Beşiktaş, dün akşam oynamış olduğu futbolla, hocasıyla birlikte “Ben burada dimdik duruyorum” mesajını verdi.
Defansta uyumlu, top sektirmeyen ve sadece 2. bölgede Musrati ile forvette Ciro dışında aksaklık yaşatmayan bir takım izledik dün akşam.
Swenson’a da bir paragraf açıyorum: La Liga’nın en hızlı çizgi oyuncusu Williams’a adım attırmadı. Beşiktaş’ın çıkarken üçlü savunmaya, beklerken dörtlü savunmaya dönmesiyle harika bir kurgu yapan ve Masuaku’yu ofansif bir oyuncu gibi kullanarak adeta hocalık dersi veren Solskjaer’i ayakta alkışlıyorum.

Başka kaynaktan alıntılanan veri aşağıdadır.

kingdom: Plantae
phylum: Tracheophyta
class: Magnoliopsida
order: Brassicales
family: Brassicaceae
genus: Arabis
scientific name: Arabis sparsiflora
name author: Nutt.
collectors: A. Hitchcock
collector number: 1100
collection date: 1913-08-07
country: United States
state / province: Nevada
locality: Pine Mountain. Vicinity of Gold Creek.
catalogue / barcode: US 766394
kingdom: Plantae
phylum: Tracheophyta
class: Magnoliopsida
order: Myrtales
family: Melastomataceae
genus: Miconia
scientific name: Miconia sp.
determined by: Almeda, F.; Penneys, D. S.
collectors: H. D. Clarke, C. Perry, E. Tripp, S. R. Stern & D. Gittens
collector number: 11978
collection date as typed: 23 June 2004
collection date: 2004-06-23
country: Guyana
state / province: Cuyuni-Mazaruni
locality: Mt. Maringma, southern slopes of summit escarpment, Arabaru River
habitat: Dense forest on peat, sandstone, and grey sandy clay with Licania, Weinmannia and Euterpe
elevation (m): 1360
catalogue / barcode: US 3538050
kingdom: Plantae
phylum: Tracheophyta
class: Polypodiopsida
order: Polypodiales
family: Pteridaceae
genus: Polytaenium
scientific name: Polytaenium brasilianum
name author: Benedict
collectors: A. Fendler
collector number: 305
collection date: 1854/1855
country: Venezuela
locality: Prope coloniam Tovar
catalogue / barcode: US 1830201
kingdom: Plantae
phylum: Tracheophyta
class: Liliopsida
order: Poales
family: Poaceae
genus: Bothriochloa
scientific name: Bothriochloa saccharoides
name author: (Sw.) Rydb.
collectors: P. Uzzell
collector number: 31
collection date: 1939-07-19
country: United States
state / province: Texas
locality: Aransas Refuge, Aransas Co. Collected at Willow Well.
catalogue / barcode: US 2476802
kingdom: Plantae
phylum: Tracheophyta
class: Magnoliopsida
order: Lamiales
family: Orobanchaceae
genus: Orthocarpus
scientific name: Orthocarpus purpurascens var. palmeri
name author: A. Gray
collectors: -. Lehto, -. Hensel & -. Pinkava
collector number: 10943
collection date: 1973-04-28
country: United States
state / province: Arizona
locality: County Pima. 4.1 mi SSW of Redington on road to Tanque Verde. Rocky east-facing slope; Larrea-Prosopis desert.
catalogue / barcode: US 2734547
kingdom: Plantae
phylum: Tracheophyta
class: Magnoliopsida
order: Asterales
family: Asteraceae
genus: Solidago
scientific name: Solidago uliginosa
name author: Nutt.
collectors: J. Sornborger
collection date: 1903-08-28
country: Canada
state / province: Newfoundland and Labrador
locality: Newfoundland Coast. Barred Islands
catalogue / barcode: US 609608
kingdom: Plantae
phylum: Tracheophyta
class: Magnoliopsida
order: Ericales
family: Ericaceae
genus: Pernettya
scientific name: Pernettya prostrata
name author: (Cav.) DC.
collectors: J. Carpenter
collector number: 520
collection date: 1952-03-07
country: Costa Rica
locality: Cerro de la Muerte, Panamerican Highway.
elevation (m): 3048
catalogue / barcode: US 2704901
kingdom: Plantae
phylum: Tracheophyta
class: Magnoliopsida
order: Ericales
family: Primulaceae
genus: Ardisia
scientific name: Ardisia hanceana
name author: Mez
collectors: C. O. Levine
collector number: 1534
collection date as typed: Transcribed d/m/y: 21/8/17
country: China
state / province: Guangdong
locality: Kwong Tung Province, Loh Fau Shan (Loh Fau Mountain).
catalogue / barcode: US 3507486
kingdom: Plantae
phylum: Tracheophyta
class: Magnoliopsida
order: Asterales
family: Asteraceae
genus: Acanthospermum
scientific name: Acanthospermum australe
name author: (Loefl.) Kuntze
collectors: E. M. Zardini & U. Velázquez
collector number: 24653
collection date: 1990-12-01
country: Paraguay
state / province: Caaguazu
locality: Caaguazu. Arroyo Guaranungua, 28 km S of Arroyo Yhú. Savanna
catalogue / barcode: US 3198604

Muçi, adeta yeniden futbola başlıyor gibiydi. Rashica ise “Rüzgar benim” dercesine oynadı. Rafa, liderlik konusunda gerçekten öne çıktı; geriye gelip aldığı topları oyuna sokarak, akan oyunun en önemli parçası olma başarısını hem attığı hem de attırdığı gollerle gösterdi. Valverde, herhalde 6 as oyuncusunu sahaya sürmeyerek Beşiktaş’ı küçük görmenin bedelini ağır ödedi. Elinde Semih gibi bir oyuncusu olan bir takım, Semih’i 70. dakikada oyuna almamalı diye düşünüyorum. Tabii ki girdikten sonra penaltı kazanılmasında büyük bir payı oldu.
Mert Günok’a da bir parantez açıyorum: Bravo Mert! Kaleci sorunu olmayan bir Beşiktaş ortaya çıkardın. Hoş geldin Solskjaer! Beşiktaş’a dokundu ve böyle oldu. Umarım elini sürdükçe coşan bir Beşiktaş izleriz.